-- Information provided follows --
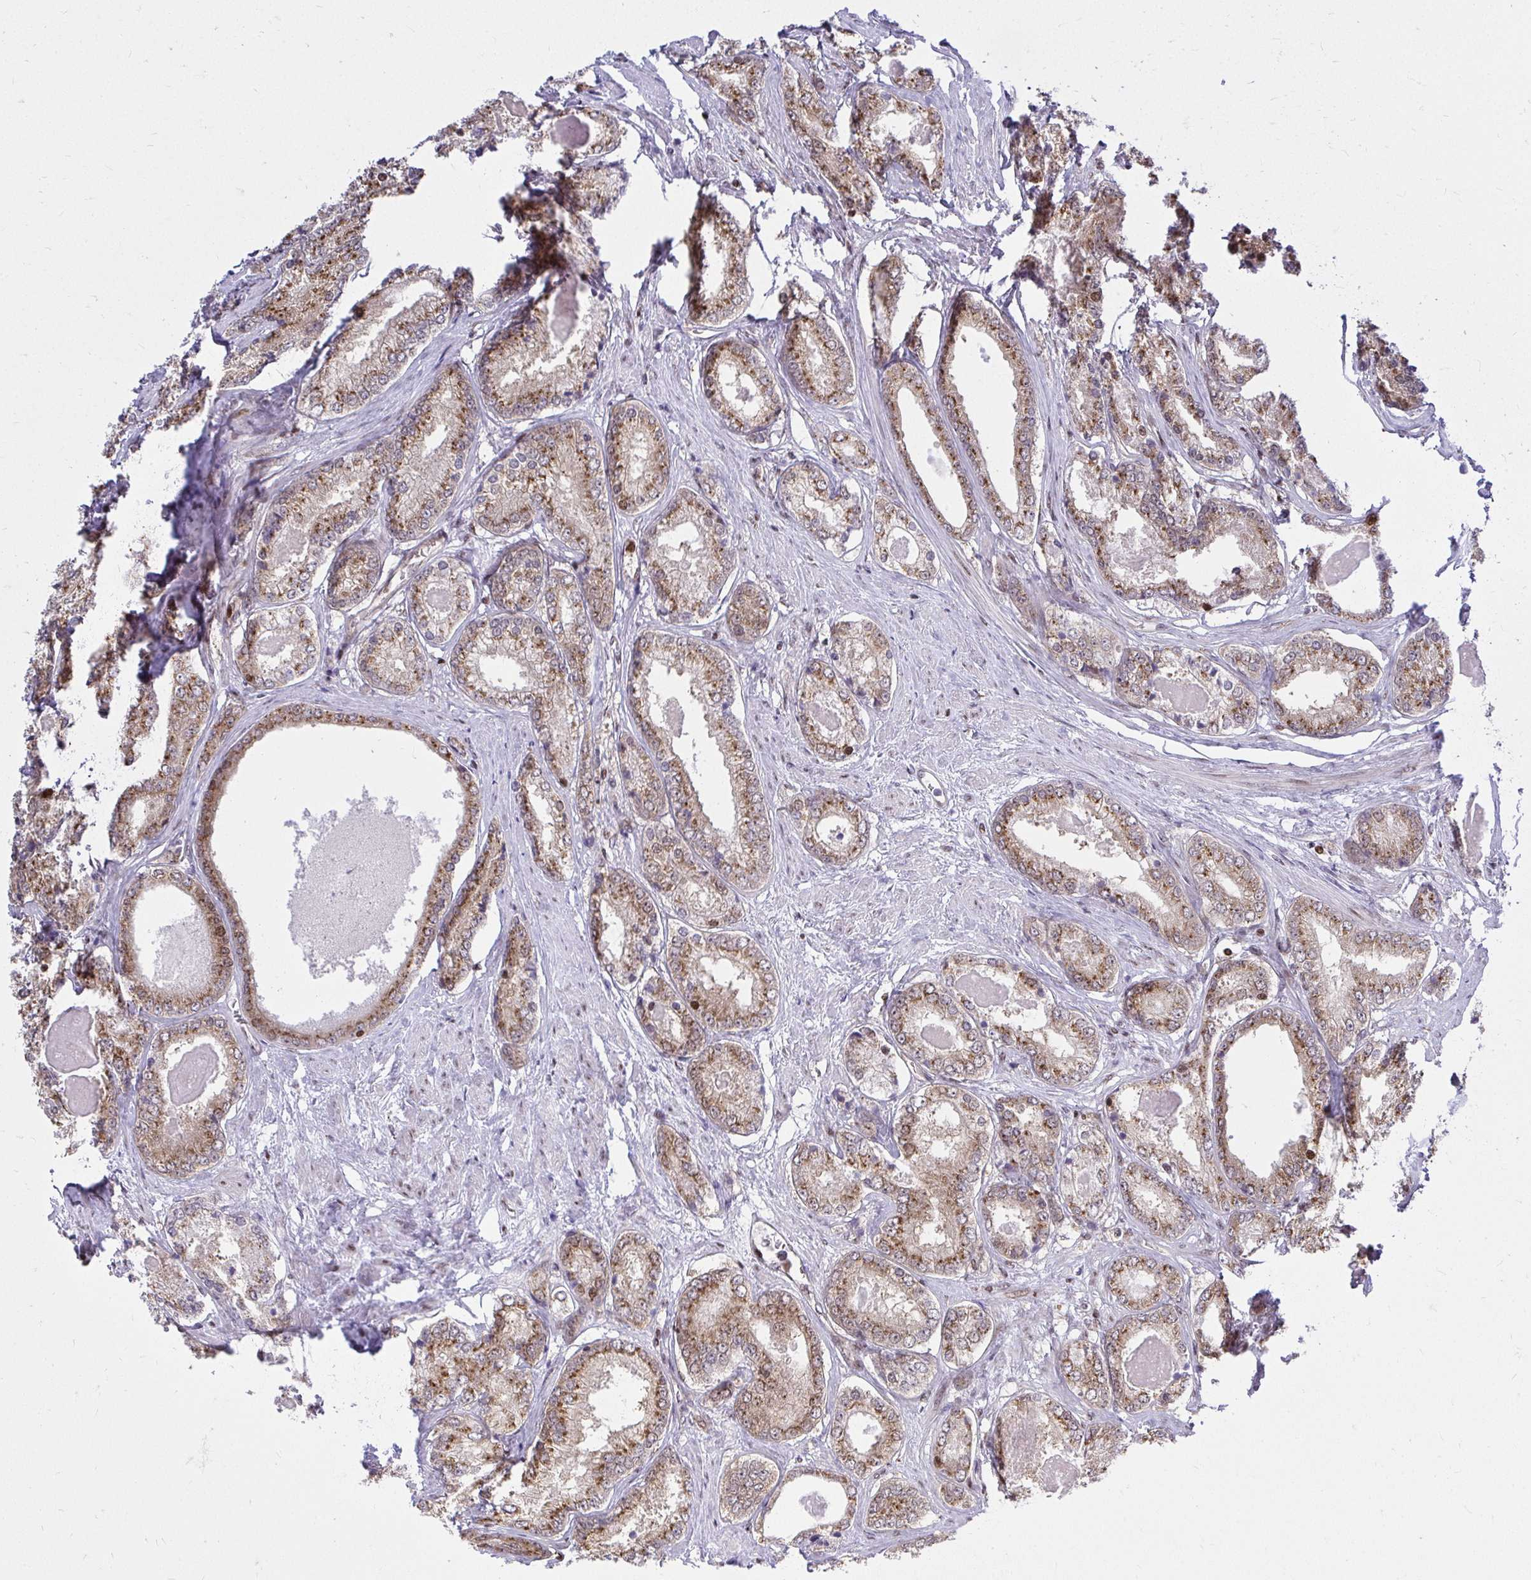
{"staining": {"intensity": "moderate", "quantity": ">75%", "location": "cytoplasmic/membranous"}, "tissue": "prostate cancer", "cell_type": "Tumor cells", "image_type": "cancer", "snomed": [{"axis": "morphology", "description": "Adenocarcinoma, NOS"}, {"axis": "morphology", "description": "Adenocarcinoma, Low grade"}, {"axis": "topography", "description": "Prostate"}], "caption": "The image reveals staining of prostate adenocarcinoma, revealing moderate cytoplasmic/membranous protein positivity (brown color) within tumor cells.", "gene": "PIGY", "patient": {"sex": "male", "age": 68}}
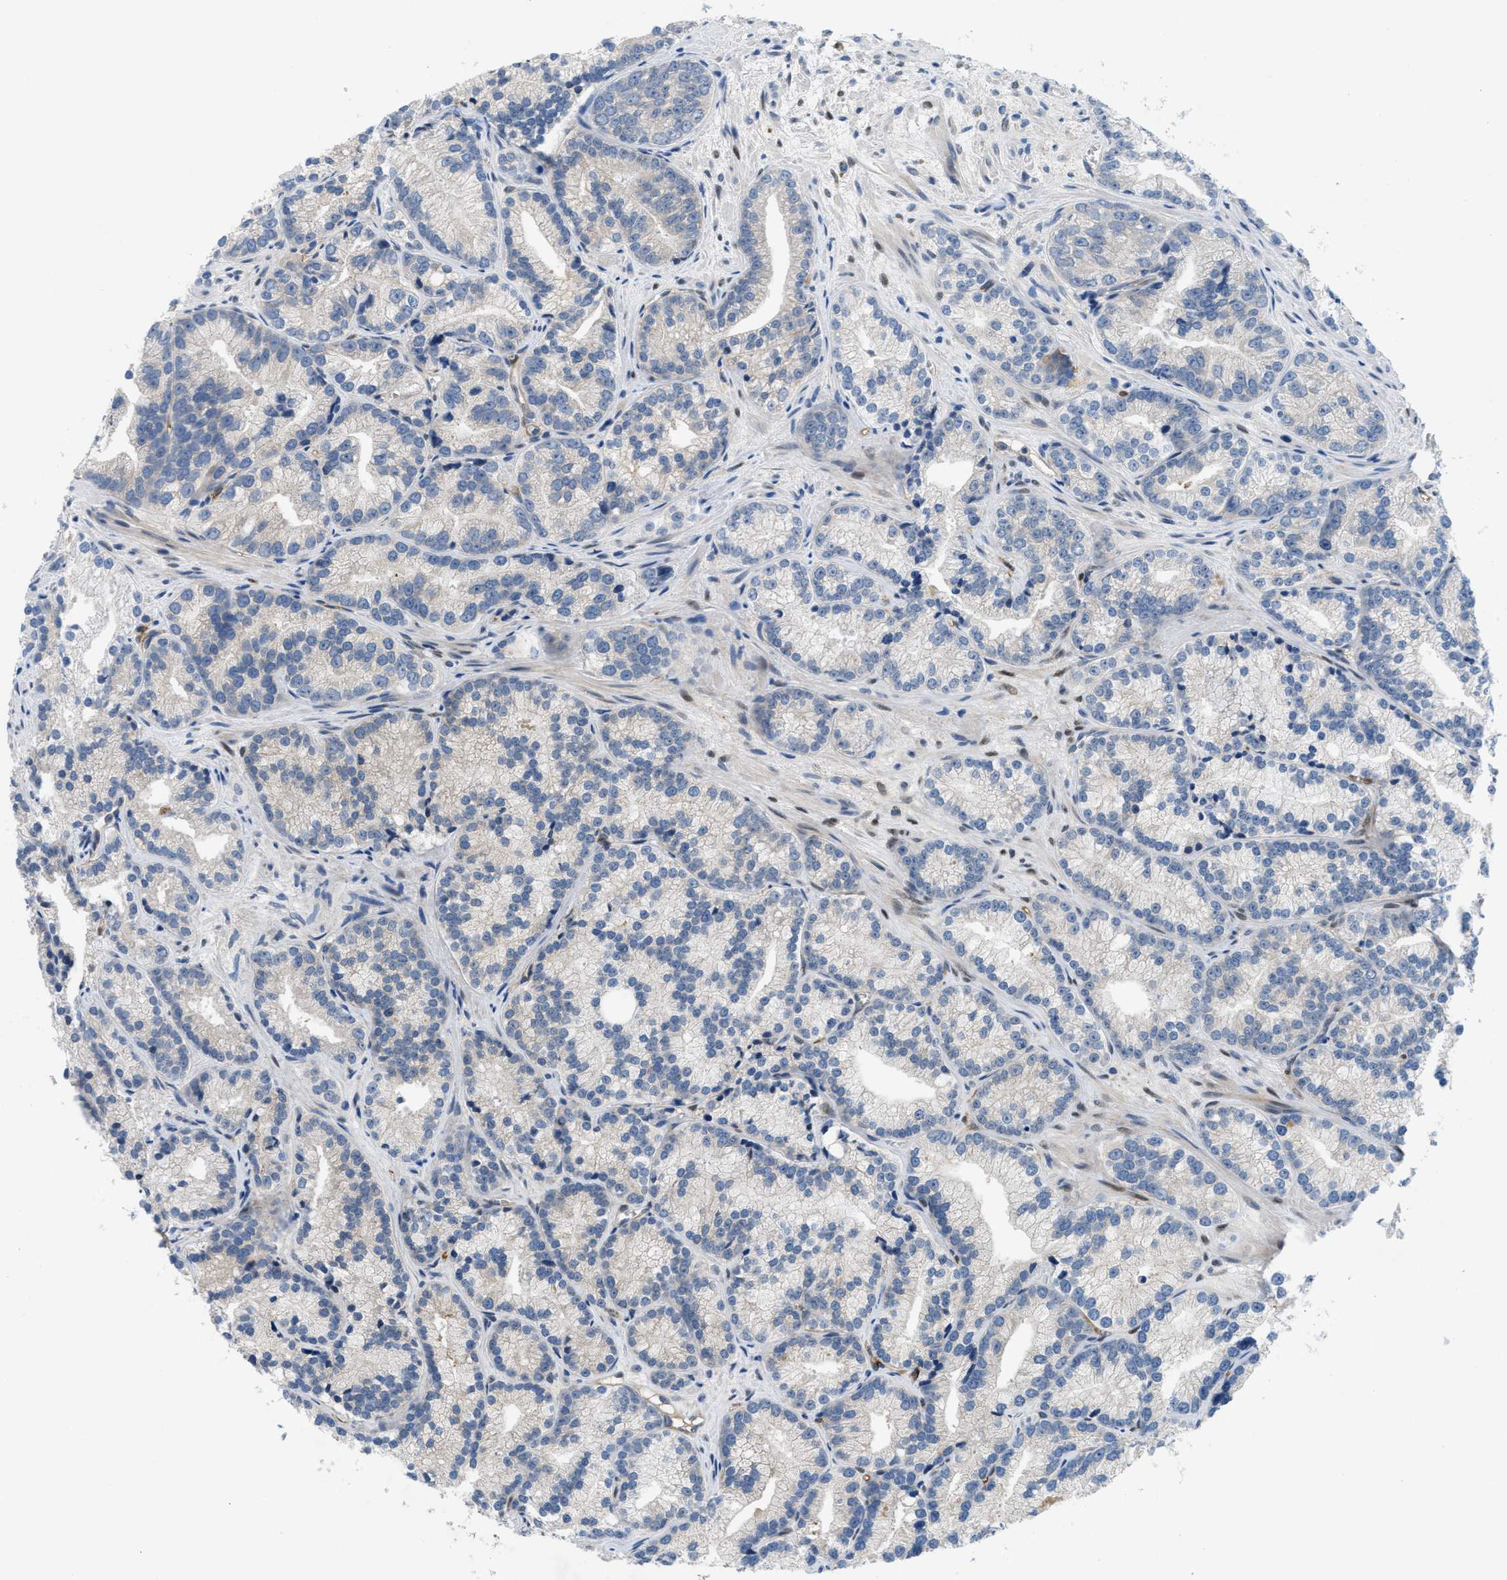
{"staining": {"intensity": "negative", "quantity": "none", "location": "none"}, "tissue": "prostate cancer", "cell_type": "Tumor cells", "image_type": "cancer", "snomed": [{"axis": "morphology", "description": "Adenocarcinoma, Low grade"}, {"axis": "topography", "description": "Prostate"}], "caption": "Adenocarcinoma (low-grade) (prostate) stained for a protein using IHC demonstrates no positivity tumor cells.", "gene": "PGR", "patient": {"sex": "male", "age": 89}}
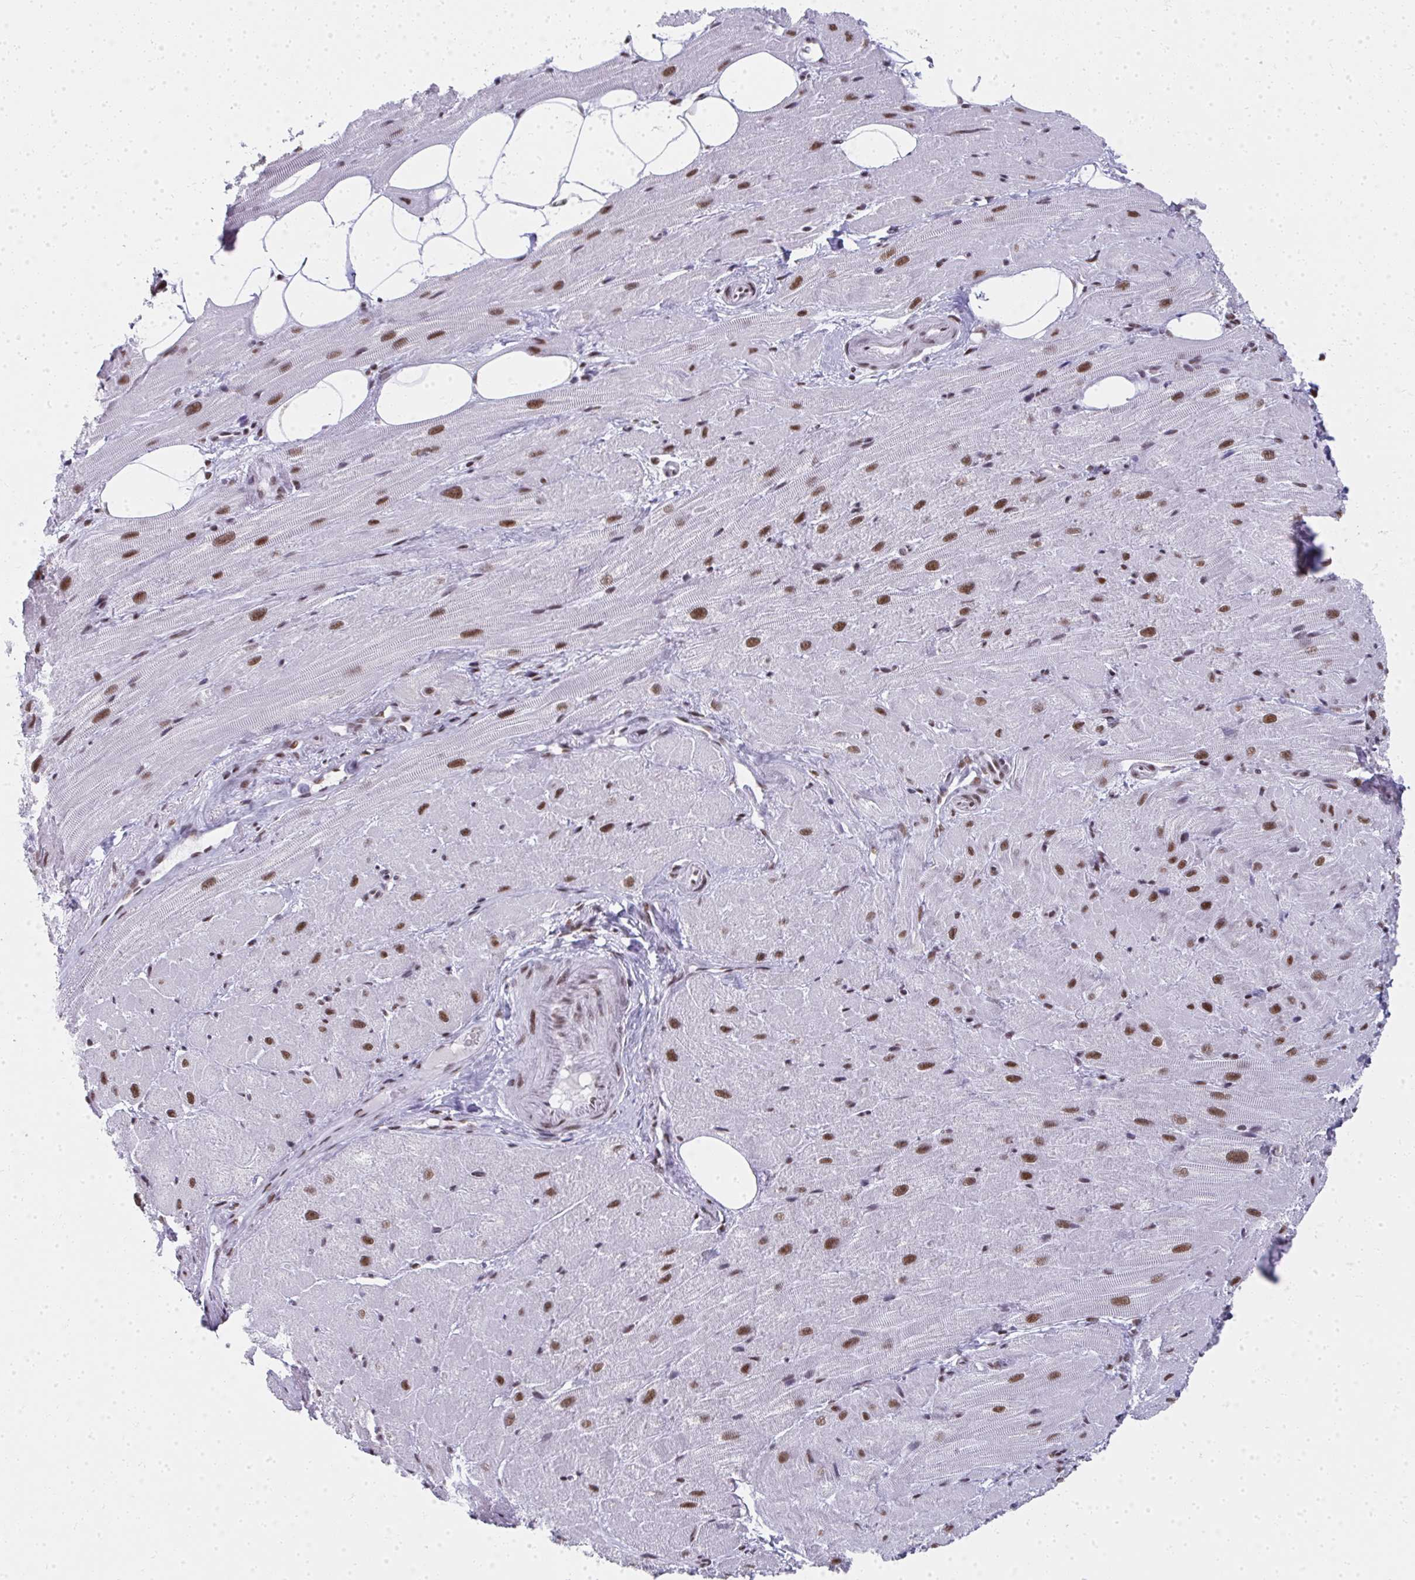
{"staining": {"intensity": "moderate", "quantity": "25%-75%", "location": "nuclear"}, "tissue": "heart muscle", "cell_type": "Cardiomyocytes", "image_type": "normal", "snomed": [{"axis": "morphology", "description": "Normal tissue, NOS"}, {"axis": "topography", "description": "Heart"}], "caption": "Protein expression analysis of normal heart muscle shows moderate nuclear expression in approximately 25%-75% of cardiomyocytes. Immunohistochemistry stains the protein of interest in brown and the nuclei are stained blue.", "gene": "CREBBP", "patient": {"sex": "male", "age": 62}}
-- Information provided concluded --
What you are asked to do →
Exactly the lines from the top of the listing through the line with "(low-grade) (prostate) stained", and no pictures, should be printed.

Result of the exercise →
{"staining": {"intensity": "moderate", "quantity": ">75%", "location": "cytoplasmic/membranous"}, "tissue": "prostate cancer", "cell_type": "Tumor cells", "image_type": "cancer", "snomed": [{"axis": "morphology", "description": "Adenocarcinoma, NOS"}, {"axis": "morphology", "description": "Adenocarcinoma, Low grade"}, {"axis": "topography", "description": "Prostate"}], "caption": "The image reveals staining of prostate adenocarcinoma, revealing moderate cytoplasmic/membranous protein positivity (brown color) within tumor cells.", "gene": "PIGY", "patient": {"sex": "male", "age": 68}}
{"staining": {"intensity": "negative", "quantity": "none", "location": "none"}, "tissue": "prostate cancer", "cell_type": "Tumor cells", "image_type": "cancer", "snomed": [{"axis": "morphology", "description": "Adenocarcinoma, Low grade"}, {"axis": "topography", "description": "Prostate"}], "caption": "Adenocarcinoma (low-grade) (prostate) stained for a protein using IHC demonstrates no positivity tumor cells.", "gene": "PGR", "patient": {"sex": "male", "age": 89}}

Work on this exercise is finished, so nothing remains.